• [What to work on] Could you filter the listing for lines with the word "Usuario" and return them?

• [Records for the task]

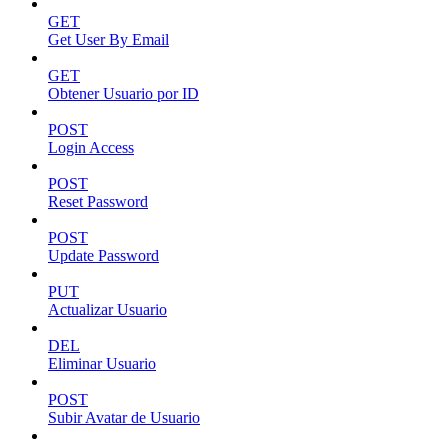
GET
Get User By Email
GET
Obtener Usuario por ID
POST
Login Access
POST
Reset Password
POST
Update Password
PUT
Actualizar Usuario
DEL
Eliminar Usuario
POST
Subir Avatar de Usuario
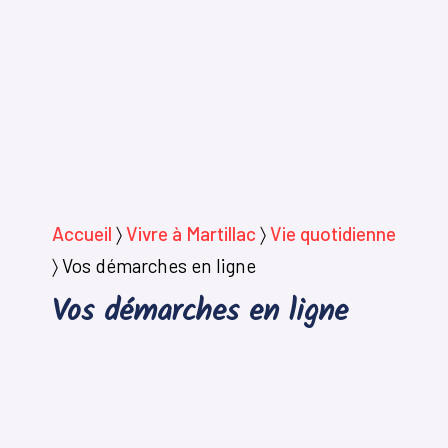
Accueil
〉
Vivre à Martillac
〉
Vie quotidienne
〉
Vos démarches en ligne
Vos démarches en ligne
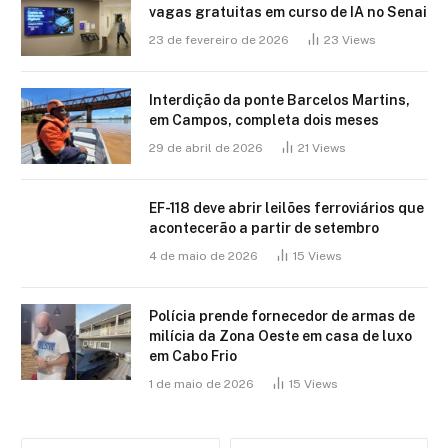
vagas gratuitas em curso de IA no Senai
23 de fevereiro de 2026
23
Views
Interdição da ponte Barcelos Martins,
em Campos, completa dois meses
29 de abril de 2026
21
Views
EF-118 deve abrir leilões ferroviários que
acontecerão a partir de setembro
4 de maio de 2026
15
Views
Polícia prende fornecedor de armas de
milícia da Zona Oeste em casa de luxo
em Cabo Frio
1 de maio de 2026
15
Views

• [Answer box]
Obtener Usuario por ID
Actualizar Usuario
Eliminar Usuario
Subir Avatar de Usuario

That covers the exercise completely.